Wer bin ich?

Wer bin ich?

Kann ich das wirklich mit Gewissheit sagen? Werde ich je dieses Geheimnis lüften? Jeden Tag entdecke ich neue Facetten, verschüttete Talente, ungenutztes Potenzial. Und jede Menge Ecken und Kanten. Kurven habe ich auch. Täglich findet sich ein neues Puzzleteil von Margret: Manchmal passt es in eine Lücke, manchmal passt es (noch) nicht. Ich arbeite daran.

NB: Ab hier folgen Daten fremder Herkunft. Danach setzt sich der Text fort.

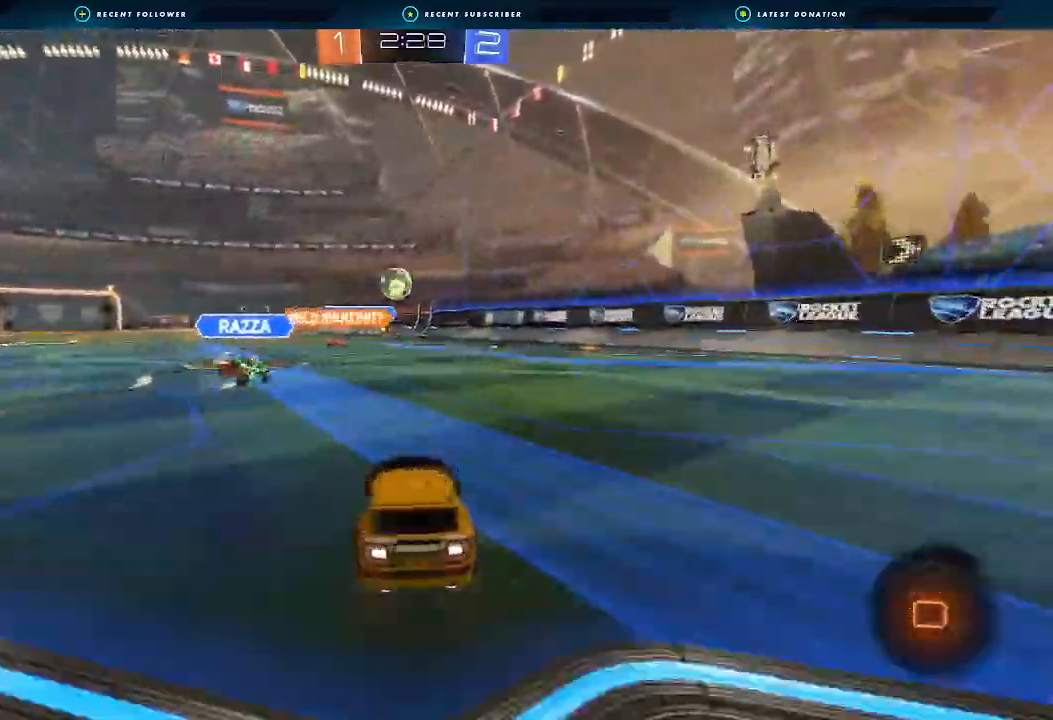
{"dt_ms": 500, "buttons": ["R2"], "left_stick": "left", "right_stick": "center", "events": [[33, "left_stick", "center"], [100, "A", "down"], [100, "L1", "down"], [100, "left_stick", "up-left"], [133, "A", "up"], [167, "A", "down"], [167, "left_stick", "left"], [433, "A", "up"], [467, "L1", "up"]]}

Ich bin ein Experiment, aus dem ein Junge werden sollte. Das ging gründlich daneben. Die Jungs habe ich viel lieber mit nach Hause gebracht. Im Moment bin ich fast 50 Jahre jung und etwa sieben Kilo schwerer. Extrem ungeduldig, immer rebellisch und eigensinnig auch, bin ich dafür selten schlecht gelaunt. Mein Glaube an Eiscreme mit Walnüssen und an die große Liebe wurde nie enttäuscht. Ich glaube an eine noch größere Liebe, wenn sich die große längst in Luft aufgelöst hat. Manchmal bohre ich in der Nase und mit der Bohrmaschine Löcher in die Wand. Ich esse gerne Chili pur und immer meinen Teller leer. Freundlich bin ich und mutig auch, besonders dann, wenn ich vor Angst zittere. Und das ist meistens hinterher der Fall. Tiefgründige Gespräche machen mich an und bringen mich weiter. Meine Lachmuskeln haben ein Sixpack, die trainiere ich gern und viel. Ich mache mir gerne meine Hände und mein Gedanken schmutzig. Unermüdlich werde ich, wenn es um Klamotten geht. Ich bin wohl ein Mode-Messie. Ich treibe viel Sport und liege noch lieber auf der faulen, nackten Haut. Eine Meeresbrise kann nicht schaden. Ich bin gerne treu und gehe in Gedanken manchmal fremd. Einsamkeit und Stille sind meine liebsten Freunde, dort begegne ich meiner größten Freiheit. Ein diebisches Vergnügen habe ich dabei, täglich jünger zu werden. Viel habe ich angefangen, ausprobiert und aufgehört.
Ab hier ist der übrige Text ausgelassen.